> Activity
Omit every picture and return the rest of the data unaltered.

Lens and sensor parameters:
┌────────
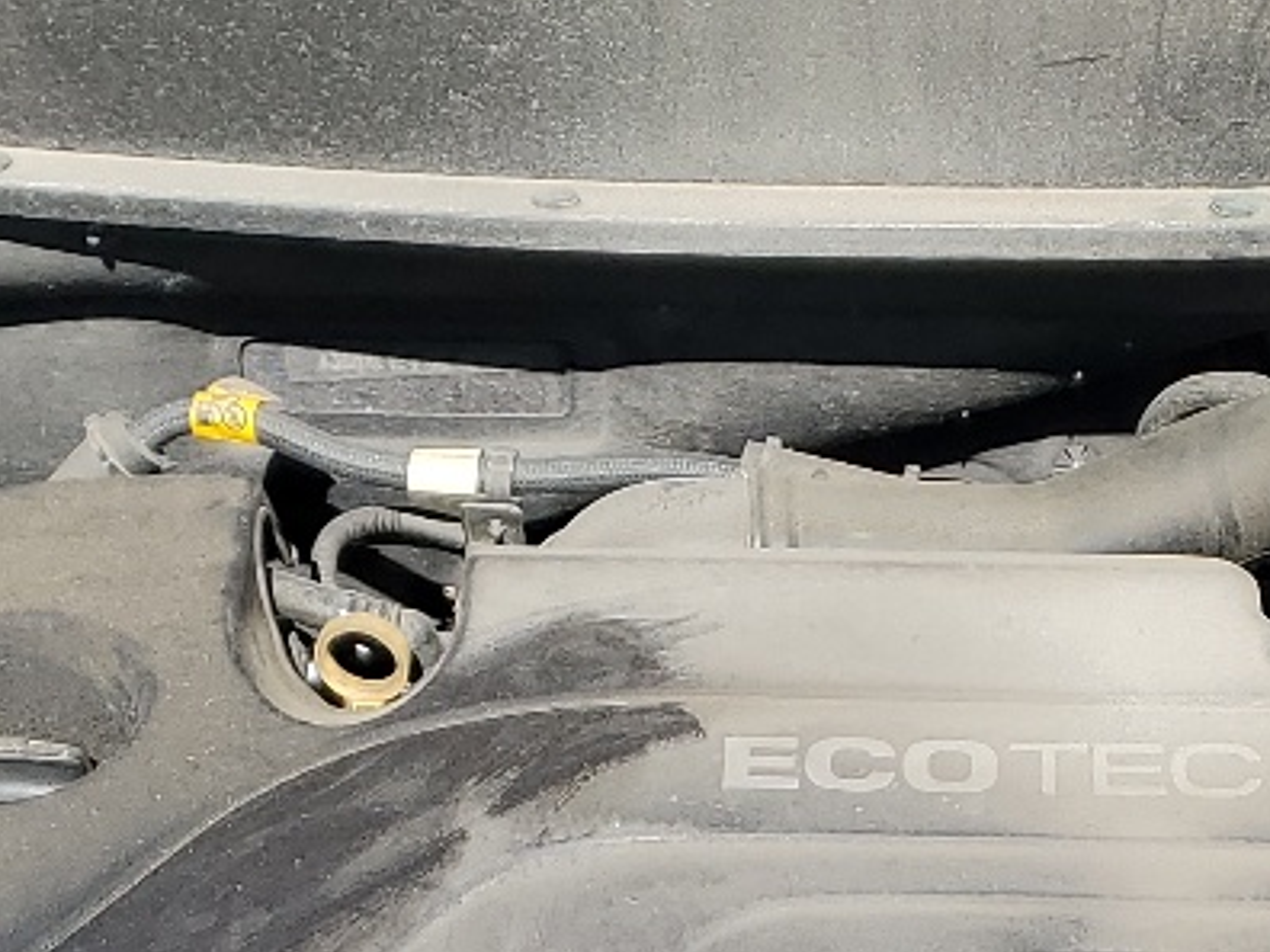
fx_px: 3852
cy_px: 1305
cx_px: 818
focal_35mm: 105
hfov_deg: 18.7
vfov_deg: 13.5
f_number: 1.5
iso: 50
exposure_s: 1/1667
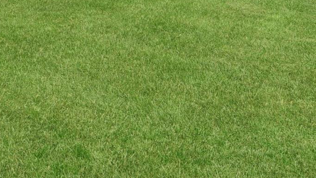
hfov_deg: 37.1
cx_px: 1
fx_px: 419
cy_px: -88
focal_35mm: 50
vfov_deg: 20.5
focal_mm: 16
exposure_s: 1/200
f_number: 5.6
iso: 1000
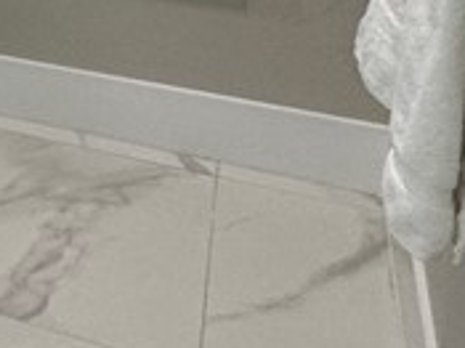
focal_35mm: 82
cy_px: -236
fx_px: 1101
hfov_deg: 17.1
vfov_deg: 15.8
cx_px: -481
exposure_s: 1/120
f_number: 2.2
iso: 125
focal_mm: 2.22
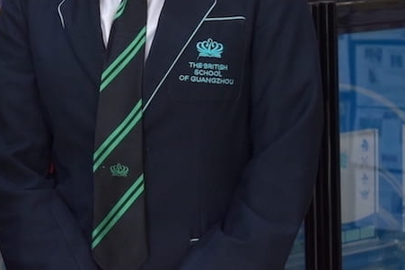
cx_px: -31
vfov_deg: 7.5
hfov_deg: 11.1
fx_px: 2061
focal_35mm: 183
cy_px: -26
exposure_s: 1/125
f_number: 5.6
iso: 900
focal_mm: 55
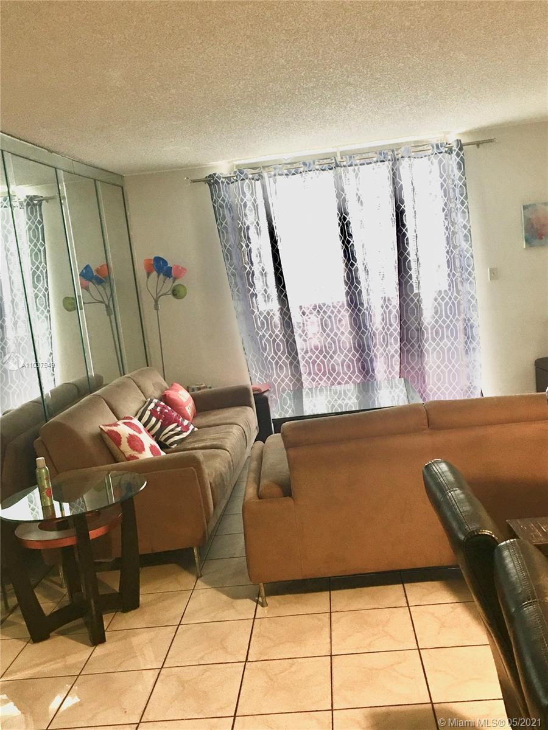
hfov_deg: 48.2
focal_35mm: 29
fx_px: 612
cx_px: 274
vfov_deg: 61.7
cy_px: 365
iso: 50
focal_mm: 4.15
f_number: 2.2
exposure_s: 1/15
└────────
> Solution
fx_px: 3852
cy_px: 1305
cx_px: 818
focal_35mm: 105
hfov_deg: 18.7
vfov_deg: 13.5
f_number: 1.5
iso: 50
exposure_s: 1/1667
hfov_deg: 37.1
cx_px: 1
fx_px: 419
cy_px: -88
focal_35mm: 50
vfov_deg: 20.5
focal_mm: 16
exposure_s: 1/200
f_number: 5.6
iso: 1000
focal_35mm: 82
cy_px: -236
fx_px: 1101
hfov_deg: 17.1
vfov_deg: 15.8
cx_px: -481
exposure_s: 1/120
f_number: 2.2
iso: 125
focal_mm: 2.22
cx_px: -31
vfov_deg: 7.5
hfov_deg: 11.1
fx_px: 2061
focal_35mm: 183
cy_px: -26
exposure_s: 1/125
f_number: 5.6
iso: 900
focal_mm: 55
hfov_deg: 48.2
focal_35mm: 29
fx_px: 612
cx_px: 274
vfov_deg: 61.7
cy_px: 365
iso: 50
focal_mm: 4.15
f_number: 2.2
exposure_s: 1/15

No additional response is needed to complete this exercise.